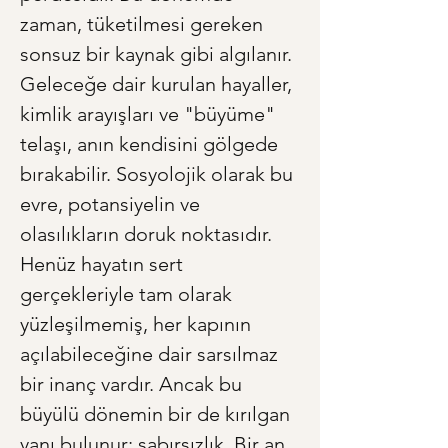
zaman, tüketilmesi gereken 
sonsuz bir kaynak gibi algılanır. 
Geleceğe dair kurulan hayaller, 
kimlik arayışları ve "büyüme" 
telaşı, anın kendisini gölgede 
bırakabilir. Sosyolojik olarak bu 
evre, potansiyelin ve 
olasılıkların doruk noktasıdır. 
Henüz hayatın sert 
gerçekleriyle tam olarak 
yüzleşilmemiş, her kapının 
açılabileceğine dair sarsılmaz 
bir inanç vardır. Ancak bu 
büyülü dönemin bir de kırılgan 
yanı bulunur: sabırsızlık. Bir an 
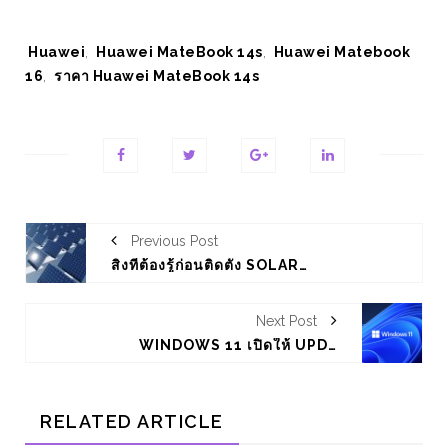
Tags:
Huawei
,
Huawei MateBook 14s
,
Huawei Matebook
16
,
ราคา Huawei MateBook 14s
Previous Post
สิ่งที่ต้องรู้ก่อนติดตั้ง SOLAR CELL
Next Post
WINDOWS 11 เปิดให้ UPDATE แล้ววันนี้
RELATED ARTICLE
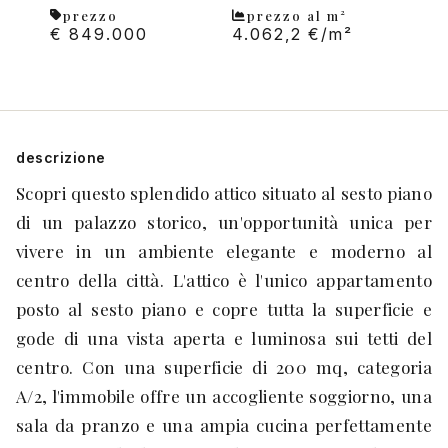
prezzo
prezzo al m²
€ 849.000
4.062,2 €/m²
descrizione
Scopri questo splendido attico situato al sesto piano
di un palazzo storico, un'opportunità unica per
vivere in un ambiente elegante e moderno al
centro della città. L'attico è l'unico appartamento
posto al sesto piano e copre tutta la superficie e
gode di una vista aperta e luminosa sui tetti del
centro. Con una superficie di 200 mq, categoria
A/2, l'immobile offre un accogliente soggiorno, una
sala da pranzo e una ampia cucina perfettamente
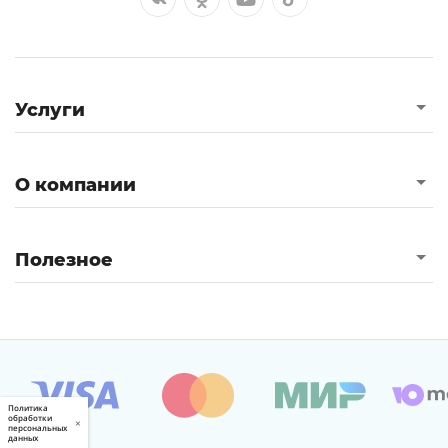
Услуги
О компании
Полезное
Политика
обработки
×
персональных
данных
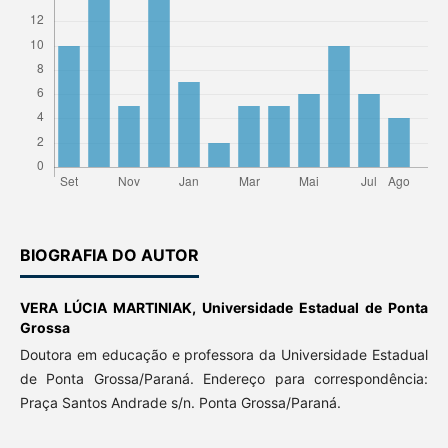
BIOGRAFIA DO AUTOR
VERA LÚCIA MARTINIAK,
Universidade Estadual de Ponta
Grossa
Doutora em educação e professora da Universidade Estadual
de Ponta Grossa/Paraná. Endereço para correspondência:
Praça Santos Andrade s/n. Ponta Grossa/Paraná.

★ ★ ★ ★ ★ ★ ★

DESCRIPTION OF THE TASK: In the lines above, locate the string "Huawei". Copy every line where it occurs.

REPLY TO THE TASK:
Huawei
Huawei MateBook 14s
Huawei Matebook
ราคา Huawei MateBook 14s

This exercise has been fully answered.